--- Data listing ---

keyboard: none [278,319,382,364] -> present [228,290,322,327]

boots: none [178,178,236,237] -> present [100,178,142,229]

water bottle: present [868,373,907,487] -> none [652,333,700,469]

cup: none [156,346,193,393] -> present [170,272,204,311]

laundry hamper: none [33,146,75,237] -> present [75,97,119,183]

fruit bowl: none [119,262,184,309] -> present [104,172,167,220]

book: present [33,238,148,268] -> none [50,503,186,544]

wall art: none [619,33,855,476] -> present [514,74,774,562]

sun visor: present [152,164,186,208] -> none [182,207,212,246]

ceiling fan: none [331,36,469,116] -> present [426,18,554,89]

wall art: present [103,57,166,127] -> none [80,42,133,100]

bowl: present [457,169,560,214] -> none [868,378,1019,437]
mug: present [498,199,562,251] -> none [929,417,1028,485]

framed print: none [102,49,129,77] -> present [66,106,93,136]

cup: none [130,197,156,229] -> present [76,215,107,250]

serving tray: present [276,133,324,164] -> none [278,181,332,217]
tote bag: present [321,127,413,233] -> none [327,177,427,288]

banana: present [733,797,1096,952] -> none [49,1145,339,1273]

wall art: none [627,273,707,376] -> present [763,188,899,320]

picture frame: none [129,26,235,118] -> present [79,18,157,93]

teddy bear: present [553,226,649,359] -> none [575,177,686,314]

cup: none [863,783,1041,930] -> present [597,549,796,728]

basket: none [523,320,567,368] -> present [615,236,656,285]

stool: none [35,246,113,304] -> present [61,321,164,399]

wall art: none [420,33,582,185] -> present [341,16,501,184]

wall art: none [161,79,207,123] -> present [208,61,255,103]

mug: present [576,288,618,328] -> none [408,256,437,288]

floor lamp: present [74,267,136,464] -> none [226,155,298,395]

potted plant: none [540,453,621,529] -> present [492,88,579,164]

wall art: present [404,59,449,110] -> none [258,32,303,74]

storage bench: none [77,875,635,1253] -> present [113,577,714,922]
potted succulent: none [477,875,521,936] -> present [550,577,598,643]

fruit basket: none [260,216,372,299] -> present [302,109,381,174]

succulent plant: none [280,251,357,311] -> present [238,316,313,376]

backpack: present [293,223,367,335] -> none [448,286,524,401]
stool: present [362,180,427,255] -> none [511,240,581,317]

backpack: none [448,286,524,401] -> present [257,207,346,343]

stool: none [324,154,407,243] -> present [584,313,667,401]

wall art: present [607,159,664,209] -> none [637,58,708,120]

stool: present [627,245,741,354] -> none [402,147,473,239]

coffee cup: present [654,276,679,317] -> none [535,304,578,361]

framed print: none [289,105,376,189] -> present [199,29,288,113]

---

● **About this task**: I'd like the lines above from the one with "wall art: none [420,33,582,185]" up to and including the one with "stool: present [627,245,741,354]" copied exactly, with no other lines.

● **Response**:
wall art: none [420,33,582,185] -> present [341,16,501,184]

wall art: none [161,79,207,123] -> present [208,61,255,103]

mug: present [576,288,618,328] -> none [408,256,437,288]

floor lamp: present [74,267,136,464] -> none [226,155,298,395]

potted plant: none [540,453,621,529] -> present [492,88,579,164]

wall art: present [404,59,449,110] -> none [258,32,303,74]

storage bench: none [77,875,635,1253] -> present [113,577,714,922]
potted succulent: none [477,875,521,936] -> present [550,577,598,643]

fruit basket: none [260,216,372,299] -> present [302,109,381,174]

succulent plant: none [280,251,357,311] -> present [238,316,313,376]

backpack: present [293,223,367,335] -> none [448,286,524,401]
stool: present [362,180,427,255] -> none [511,240,581,317]

backpack: none [448,286,524,401] -> present [257,207,346,343]

stool: none [324,154,407,243] -> present [584,313,667,401]

wall art: present [607,159,664,209] -> none [637,58,708,120]

stool: present [627,245,741,354] -> none [402,147,473,239]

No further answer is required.